From ccac6ceea98a1bcc7c06e4c6e010159f850f32cc Mon Sep 17 00:00:00 2001
From: =?UTF-8?q?=E6=B8=B8=E9=9B=81?= <zhifu.gzf@alibaba-inc.com>
Date: Sat, 13 Jan 2024 22:35:20 +0800
Subject: [PATCH] fix punc model

---
 funasr/datasets/preprocessor.py | 20 --------------------
 1 file changed, 20 deletions(-)

diff --git a/funasr/datasets/preprocessor.py b/funasr/datasets/preprocessor.py
index 966cc9449..f3b7d43ee 100644
--- a/funasr/datasets/preprocessor.py
+++ b/funasr/datasets/preprocessor.py
@@ -664,26 +664,6 @@ def __init__(
         if self.seg_jieba:
             jieba.load_userdict(seg_dict_file)
 
-    @classmethod
-    def split_words(cls, text: str):
-        words = []
-        segs = text.split()
-        for seg in segs:
-            # There is no space in seg.
-            current_word = ""
-            for c in seg:
-                if len(c.encode()) == 1:
-                    # This is an ASCII char.

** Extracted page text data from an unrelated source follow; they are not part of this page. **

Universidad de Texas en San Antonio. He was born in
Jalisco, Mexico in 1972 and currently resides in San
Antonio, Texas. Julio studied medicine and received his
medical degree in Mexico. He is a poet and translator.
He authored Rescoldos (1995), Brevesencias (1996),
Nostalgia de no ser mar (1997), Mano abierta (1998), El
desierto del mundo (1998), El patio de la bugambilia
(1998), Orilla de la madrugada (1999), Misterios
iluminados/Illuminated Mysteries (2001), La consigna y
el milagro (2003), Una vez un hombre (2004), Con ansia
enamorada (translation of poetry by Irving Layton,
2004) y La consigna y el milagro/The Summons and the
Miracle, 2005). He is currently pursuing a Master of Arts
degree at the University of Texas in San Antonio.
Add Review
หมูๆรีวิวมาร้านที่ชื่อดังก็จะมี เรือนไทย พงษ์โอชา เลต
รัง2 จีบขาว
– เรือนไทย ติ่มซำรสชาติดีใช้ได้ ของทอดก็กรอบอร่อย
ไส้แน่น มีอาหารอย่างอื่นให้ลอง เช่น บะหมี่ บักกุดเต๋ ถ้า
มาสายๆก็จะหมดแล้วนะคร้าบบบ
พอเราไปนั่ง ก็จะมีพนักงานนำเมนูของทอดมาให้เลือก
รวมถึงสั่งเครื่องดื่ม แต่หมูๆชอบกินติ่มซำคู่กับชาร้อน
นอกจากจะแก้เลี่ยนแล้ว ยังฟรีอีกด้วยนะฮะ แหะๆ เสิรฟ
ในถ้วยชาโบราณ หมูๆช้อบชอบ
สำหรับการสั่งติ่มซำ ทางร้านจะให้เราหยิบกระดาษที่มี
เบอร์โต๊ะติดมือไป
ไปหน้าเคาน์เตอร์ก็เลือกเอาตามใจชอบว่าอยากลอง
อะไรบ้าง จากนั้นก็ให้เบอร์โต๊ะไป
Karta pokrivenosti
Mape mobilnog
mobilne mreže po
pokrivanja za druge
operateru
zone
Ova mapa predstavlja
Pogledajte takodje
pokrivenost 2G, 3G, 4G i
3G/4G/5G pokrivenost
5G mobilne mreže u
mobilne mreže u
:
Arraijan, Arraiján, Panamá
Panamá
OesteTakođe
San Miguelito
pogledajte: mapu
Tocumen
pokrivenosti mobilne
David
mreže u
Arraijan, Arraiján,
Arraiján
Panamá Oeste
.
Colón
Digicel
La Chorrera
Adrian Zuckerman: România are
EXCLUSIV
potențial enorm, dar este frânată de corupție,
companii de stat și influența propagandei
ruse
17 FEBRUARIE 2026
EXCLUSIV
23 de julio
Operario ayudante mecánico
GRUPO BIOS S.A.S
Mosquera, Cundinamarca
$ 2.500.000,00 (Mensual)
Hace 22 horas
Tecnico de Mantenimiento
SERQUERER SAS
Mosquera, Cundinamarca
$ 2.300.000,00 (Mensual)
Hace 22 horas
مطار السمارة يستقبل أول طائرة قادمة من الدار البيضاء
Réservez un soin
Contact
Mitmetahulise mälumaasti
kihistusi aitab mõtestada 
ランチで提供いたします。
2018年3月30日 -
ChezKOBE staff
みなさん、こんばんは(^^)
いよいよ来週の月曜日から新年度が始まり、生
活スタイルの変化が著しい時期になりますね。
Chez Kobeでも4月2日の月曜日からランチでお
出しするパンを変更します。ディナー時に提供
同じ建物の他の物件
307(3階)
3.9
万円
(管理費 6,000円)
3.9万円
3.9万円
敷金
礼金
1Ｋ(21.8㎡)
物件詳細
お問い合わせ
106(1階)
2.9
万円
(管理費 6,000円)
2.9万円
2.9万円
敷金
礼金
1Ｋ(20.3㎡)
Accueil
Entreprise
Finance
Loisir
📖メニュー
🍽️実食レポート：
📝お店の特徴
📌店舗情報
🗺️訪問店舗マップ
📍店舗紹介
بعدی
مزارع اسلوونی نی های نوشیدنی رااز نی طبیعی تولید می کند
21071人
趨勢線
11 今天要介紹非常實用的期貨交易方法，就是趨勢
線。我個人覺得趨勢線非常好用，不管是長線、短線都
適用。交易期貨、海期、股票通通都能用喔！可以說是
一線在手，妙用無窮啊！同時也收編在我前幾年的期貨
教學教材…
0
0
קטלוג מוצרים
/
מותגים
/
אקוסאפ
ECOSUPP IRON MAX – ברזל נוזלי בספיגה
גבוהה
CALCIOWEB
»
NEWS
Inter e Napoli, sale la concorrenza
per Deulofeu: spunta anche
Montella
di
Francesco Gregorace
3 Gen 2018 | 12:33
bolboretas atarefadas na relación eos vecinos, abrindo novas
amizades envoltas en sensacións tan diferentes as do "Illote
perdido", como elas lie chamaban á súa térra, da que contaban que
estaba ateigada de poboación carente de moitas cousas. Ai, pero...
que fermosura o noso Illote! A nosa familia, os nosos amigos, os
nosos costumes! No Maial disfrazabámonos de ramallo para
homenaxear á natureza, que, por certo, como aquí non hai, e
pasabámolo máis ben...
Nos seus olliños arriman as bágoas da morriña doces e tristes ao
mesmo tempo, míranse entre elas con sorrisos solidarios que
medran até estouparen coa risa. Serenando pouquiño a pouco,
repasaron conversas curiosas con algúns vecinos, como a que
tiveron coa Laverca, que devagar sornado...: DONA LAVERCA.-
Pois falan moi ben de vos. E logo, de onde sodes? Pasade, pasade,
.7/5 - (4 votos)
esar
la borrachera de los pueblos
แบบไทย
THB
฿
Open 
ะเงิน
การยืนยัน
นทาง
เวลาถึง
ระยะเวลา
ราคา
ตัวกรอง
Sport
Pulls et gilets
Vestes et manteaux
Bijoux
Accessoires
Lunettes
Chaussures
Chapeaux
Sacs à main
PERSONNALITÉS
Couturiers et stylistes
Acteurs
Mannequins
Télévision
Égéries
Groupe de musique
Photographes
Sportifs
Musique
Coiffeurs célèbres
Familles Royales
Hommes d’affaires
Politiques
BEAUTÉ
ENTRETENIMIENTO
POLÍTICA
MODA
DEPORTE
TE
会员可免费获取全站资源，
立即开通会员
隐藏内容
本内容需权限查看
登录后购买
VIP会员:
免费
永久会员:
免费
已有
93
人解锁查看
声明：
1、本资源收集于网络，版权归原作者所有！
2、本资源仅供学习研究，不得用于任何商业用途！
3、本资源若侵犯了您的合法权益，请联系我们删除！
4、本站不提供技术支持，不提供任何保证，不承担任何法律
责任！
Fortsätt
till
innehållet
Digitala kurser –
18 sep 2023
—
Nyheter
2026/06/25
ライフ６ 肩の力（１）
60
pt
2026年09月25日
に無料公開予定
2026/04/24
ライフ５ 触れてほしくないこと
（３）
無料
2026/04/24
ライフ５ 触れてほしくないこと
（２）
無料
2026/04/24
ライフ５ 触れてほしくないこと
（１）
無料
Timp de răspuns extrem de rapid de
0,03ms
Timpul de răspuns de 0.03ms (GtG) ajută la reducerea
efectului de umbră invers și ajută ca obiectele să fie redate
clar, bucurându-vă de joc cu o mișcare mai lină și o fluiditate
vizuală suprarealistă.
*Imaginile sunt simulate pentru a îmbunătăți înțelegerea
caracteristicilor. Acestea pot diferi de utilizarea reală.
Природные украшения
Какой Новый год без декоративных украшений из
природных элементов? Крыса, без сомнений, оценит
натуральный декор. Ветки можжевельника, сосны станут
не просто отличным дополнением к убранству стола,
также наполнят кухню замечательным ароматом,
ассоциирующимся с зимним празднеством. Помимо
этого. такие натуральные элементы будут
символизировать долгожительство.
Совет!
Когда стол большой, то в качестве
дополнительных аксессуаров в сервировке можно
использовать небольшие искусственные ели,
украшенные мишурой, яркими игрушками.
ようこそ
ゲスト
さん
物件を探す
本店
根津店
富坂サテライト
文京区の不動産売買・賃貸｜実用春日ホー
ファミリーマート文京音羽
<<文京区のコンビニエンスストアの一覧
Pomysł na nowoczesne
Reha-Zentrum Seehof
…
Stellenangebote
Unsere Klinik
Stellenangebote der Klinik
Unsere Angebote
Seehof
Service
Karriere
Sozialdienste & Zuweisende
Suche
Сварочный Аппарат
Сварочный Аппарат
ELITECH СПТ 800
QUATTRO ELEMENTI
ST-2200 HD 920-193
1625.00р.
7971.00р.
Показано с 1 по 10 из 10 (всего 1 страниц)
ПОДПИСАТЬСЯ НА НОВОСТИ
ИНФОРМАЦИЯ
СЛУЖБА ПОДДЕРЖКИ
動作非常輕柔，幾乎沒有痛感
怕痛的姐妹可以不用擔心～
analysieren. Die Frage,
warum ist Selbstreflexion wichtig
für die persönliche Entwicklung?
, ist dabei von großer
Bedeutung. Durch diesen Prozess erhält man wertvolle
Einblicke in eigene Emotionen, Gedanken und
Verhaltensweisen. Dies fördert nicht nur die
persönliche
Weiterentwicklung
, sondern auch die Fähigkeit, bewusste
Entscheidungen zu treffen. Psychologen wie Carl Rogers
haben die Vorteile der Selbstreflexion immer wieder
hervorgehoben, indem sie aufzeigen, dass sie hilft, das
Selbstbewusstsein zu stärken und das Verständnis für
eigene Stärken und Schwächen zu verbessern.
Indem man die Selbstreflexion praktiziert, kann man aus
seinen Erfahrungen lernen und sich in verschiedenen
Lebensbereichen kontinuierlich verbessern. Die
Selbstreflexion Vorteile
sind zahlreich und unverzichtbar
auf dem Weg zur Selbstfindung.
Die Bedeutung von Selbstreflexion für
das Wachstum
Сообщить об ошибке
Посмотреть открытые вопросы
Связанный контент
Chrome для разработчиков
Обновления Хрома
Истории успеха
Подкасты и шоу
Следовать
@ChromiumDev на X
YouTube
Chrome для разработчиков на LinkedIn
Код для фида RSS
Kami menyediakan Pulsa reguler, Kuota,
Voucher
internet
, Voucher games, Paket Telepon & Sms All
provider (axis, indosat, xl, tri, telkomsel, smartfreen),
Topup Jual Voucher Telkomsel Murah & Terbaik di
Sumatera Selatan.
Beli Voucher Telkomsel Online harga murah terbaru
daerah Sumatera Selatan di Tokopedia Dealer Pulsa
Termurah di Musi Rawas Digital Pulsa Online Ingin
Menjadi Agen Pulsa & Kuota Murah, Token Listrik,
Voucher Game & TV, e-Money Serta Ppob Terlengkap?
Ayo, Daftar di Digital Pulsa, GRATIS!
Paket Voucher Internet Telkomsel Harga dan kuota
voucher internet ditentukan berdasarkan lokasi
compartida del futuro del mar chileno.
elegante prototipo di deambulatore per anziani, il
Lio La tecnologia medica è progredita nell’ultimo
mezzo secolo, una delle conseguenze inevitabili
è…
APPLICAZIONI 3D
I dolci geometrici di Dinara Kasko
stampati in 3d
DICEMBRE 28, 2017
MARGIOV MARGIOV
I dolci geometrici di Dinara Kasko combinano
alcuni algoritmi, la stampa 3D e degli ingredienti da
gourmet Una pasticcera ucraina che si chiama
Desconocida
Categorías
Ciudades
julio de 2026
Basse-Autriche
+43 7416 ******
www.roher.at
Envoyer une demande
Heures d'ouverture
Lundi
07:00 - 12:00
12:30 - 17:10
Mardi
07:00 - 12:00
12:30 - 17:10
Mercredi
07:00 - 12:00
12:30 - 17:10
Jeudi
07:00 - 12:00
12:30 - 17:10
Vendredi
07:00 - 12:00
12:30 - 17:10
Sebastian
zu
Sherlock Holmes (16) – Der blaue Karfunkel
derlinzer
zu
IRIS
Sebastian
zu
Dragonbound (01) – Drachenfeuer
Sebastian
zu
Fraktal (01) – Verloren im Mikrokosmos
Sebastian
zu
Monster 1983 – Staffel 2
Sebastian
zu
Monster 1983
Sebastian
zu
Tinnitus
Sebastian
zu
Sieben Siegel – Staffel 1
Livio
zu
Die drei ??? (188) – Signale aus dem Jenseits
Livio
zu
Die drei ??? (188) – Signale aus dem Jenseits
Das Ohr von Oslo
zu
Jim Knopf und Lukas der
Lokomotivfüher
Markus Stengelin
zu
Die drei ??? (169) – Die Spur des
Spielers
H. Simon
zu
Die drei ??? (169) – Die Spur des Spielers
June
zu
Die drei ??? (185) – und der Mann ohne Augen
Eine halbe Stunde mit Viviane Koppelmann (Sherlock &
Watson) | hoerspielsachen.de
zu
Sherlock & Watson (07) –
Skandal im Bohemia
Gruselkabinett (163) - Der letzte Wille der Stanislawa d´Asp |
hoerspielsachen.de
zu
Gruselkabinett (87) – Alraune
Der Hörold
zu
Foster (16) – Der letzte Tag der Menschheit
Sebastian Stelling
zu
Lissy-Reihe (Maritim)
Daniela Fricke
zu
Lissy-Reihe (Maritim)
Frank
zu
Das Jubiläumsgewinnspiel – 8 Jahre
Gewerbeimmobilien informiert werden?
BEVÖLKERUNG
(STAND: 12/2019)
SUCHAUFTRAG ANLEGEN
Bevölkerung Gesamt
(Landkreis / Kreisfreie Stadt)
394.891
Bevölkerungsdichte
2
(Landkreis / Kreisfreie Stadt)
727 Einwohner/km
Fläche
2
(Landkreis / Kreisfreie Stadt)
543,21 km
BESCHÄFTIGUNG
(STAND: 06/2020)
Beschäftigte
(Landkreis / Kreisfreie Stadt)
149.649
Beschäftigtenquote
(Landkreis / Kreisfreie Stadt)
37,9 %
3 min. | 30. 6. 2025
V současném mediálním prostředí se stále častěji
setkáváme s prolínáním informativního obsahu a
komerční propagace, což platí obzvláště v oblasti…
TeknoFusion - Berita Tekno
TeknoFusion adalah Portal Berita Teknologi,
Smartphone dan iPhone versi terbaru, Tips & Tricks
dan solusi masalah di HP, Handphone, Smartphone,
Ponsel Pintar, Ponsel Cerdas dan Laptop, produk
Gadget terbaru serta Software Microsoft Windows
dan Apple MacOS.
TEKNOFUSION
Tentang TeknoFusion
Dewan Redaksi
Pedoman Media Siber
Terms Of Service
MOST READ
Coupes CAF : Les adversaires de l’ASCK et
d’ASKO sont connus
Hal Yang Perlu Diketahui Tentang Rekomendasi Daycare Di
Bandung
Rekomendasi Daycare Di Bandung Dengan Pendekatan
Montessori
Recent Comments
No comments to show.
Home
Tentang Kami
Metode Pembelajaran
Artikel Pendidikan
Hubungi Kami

-                    current_word += c
-                else:
-                    # This is a Chinese char.
-                    if len(current_word) > 0:
-                        words.append(current_word)
-                        current_word = ""
-                    words.append(c)
-            if len(current_word) > 0:
-                words.append(current_word)
-        return words
 
     @classmethod
     def isEnglish(cls, text:str):